DATA PROVIDED –
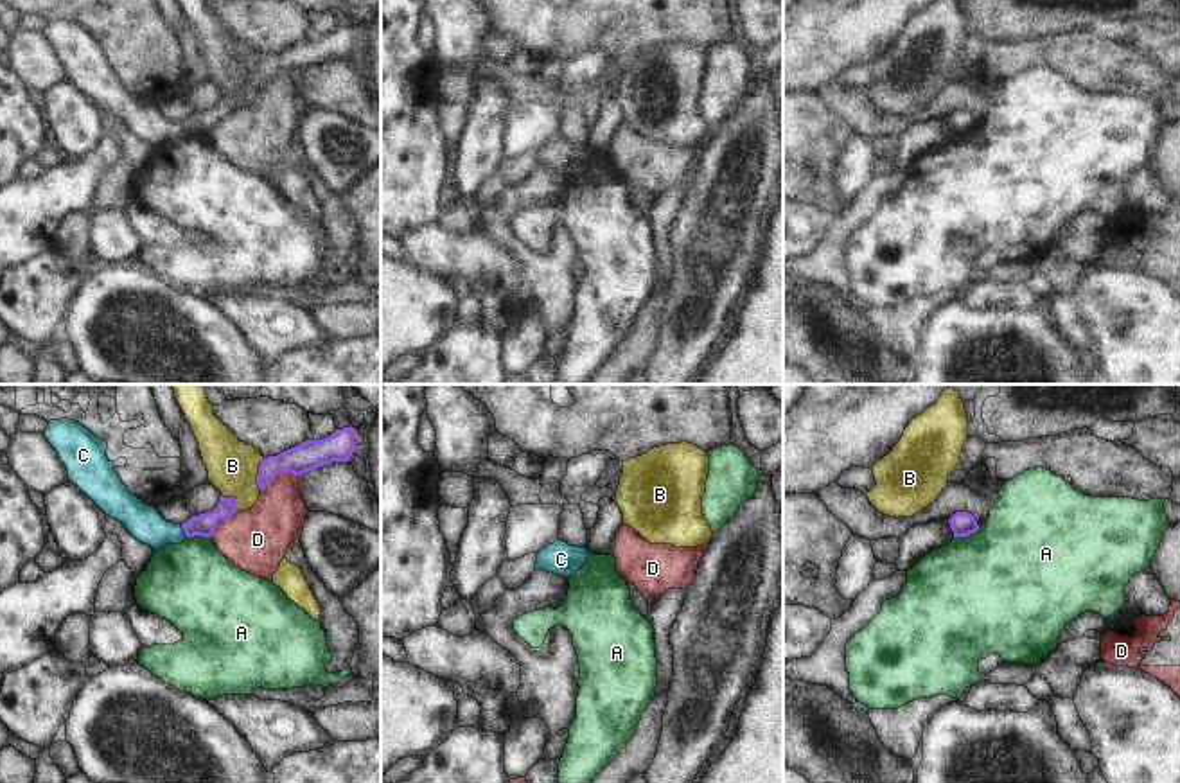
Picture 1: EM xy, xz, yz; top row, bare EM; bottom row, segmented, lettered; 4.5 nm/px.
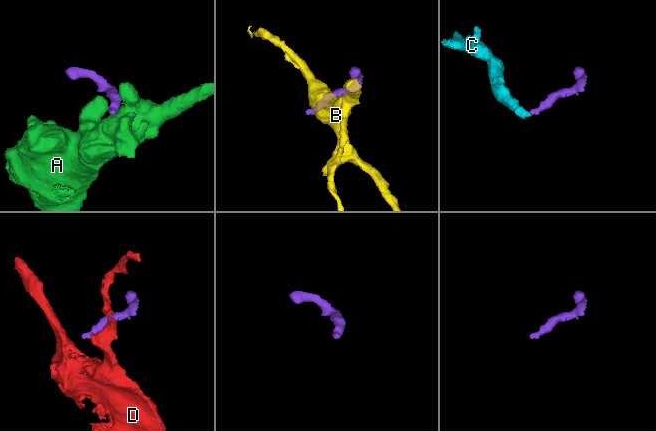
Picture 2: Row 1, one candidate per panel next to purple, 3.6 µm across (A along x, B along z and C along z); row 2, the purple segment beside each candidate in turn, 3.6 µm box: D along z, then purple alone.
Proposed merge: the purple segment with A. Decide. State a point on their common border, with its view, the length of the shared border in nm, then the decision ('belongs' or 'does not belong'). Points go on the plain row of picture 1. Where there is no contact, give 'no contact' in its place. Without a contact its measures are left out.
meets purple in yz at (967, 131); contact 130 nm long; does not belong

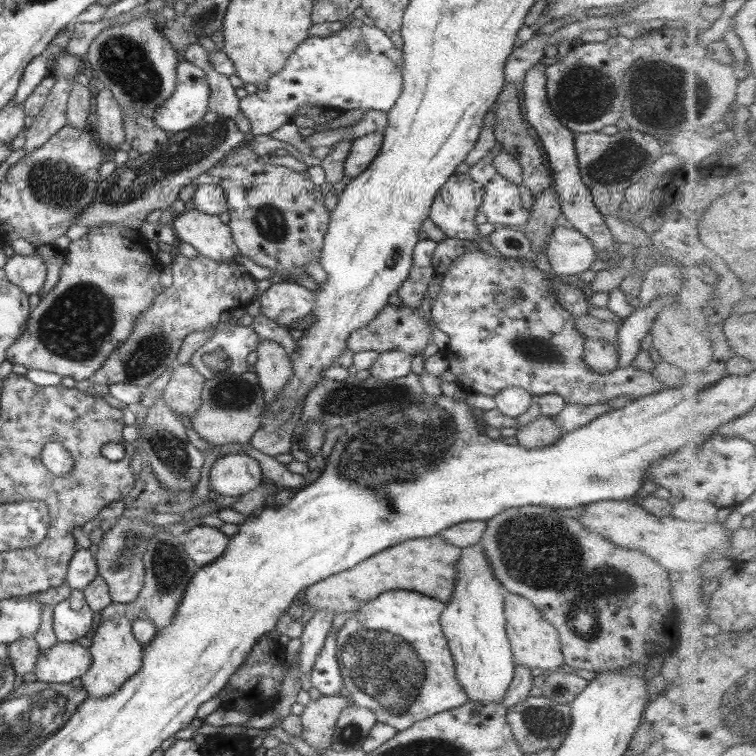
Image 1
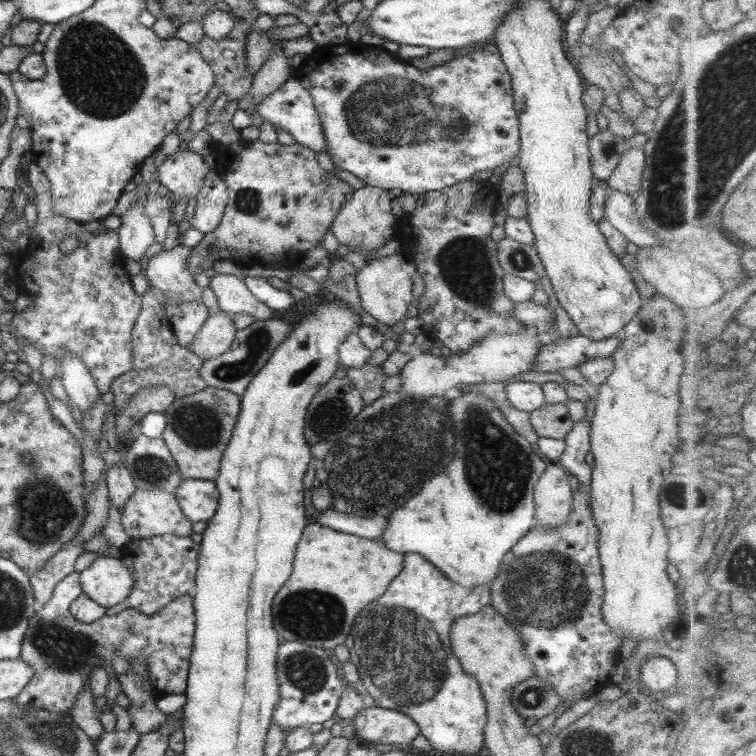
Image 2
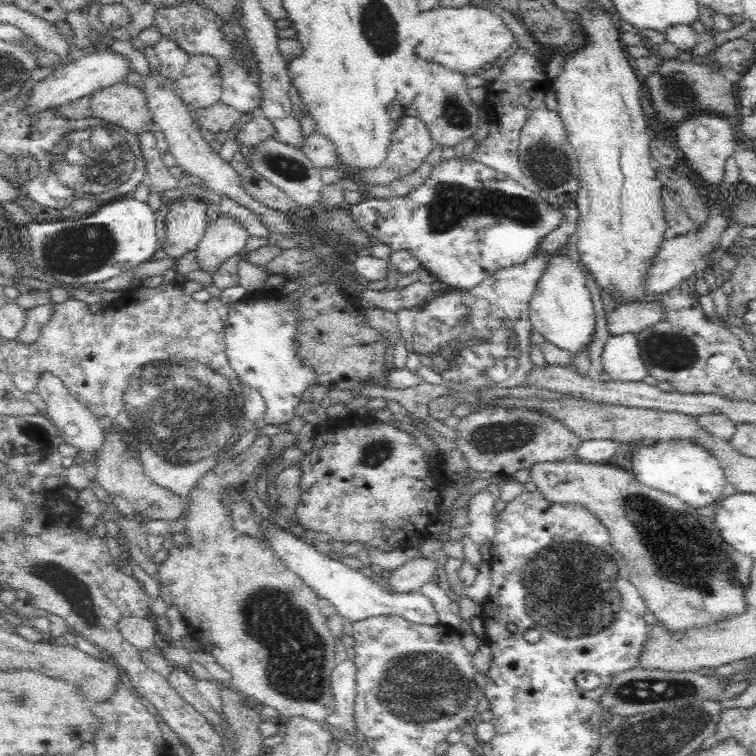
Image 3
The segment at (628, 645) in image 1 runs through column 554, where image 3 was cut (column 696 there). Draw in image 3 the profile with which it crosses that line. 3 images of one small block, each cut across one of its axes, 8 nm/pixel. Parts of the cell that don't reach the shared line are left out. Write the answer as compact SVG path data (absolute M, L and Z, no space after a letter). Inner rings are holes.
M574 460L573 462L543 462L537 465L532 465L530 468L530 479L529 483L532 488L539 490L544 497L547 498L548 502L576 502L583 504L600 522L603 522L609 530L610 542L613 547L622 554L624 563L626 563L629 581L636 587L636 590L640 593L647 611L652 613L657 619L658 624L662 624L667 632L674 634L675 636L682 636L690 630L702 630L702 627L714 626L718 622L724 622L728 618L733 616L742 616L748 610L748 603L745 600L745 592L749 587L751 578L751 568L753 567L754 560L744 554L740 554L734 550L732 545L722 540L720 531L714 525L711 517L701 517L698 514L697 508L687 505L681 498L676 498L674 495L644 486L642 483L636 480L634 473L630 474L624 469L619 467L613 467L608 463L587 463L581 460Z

WHAT YOU HAVE TO DO –
The data should be printed again unchanged; leave its pictures out.

PROBLEM SOLUTION –
Picture 1: EM xy, xz, yz; top row, bare EM; bottom row, segmented, lettered; 4.5 nm/px.
Picture 2: Row 1, one candidate per panel next to purple, 3.6 µm across (A along x, B along z and C along z); row 2, the purple segment beside each candidate in turn, 3.6 µm box: D along z, then purple alone.
Proposed merge: the purple segment with A. Decide. State a point on their common border, with its view, the length of the shared border in nm, then the decision ('belongs' or 'does not belong'). Points go on the plain row of picture 1. Where there is no contact, give 'no contact' in its place. Without a contact its measures are left out.
meets purple in yz at (967, 131); contact 130 nm long; does not belong

Image 1
Image 2
Image 3
The segment at (628, 645) in image 1 runs through column 554, where image 3 was cut (column 696 there). Draw in image 3 the profile with which it crosses that line. 3 images of one small block, each cut across one of its axes, 8 nm/pixel. Parts of the cell that don't reach the shared line are left out. Write the answer as compact SVG path data (absolute M, L and Z, no space after a letter). Inner rings are holes.
M574 460L573 462L543 462L537 465L532 465L530 468L530 479L529 483L532 488L539 490L544 497L547 498L548 502L576 502L583 504L600 522L603 522L609 530L610 542L613 547L622 554L624 563L626 563L629 581L636 587L636 590L640 593L647 611L652 613L657 619L658 624L662 624L667 632L674 634L675 636L682 636L690 630L702 630L702 627L714 626L718 622L724 622L728 618L733 616L742 616L748 610L748 603L745 600L745 592L749 587L751 578L751 568L753 567L754 560L744 554L740 554L734 550L732 545L722 540L720 531L714 525L711 517L701 517L698 514L697 508L687 505L681 498L676 498L674 495L644 486L642 483L636 480L634 473L630 474L624 469L619 467L613 467L608 463L587 463L581 460Z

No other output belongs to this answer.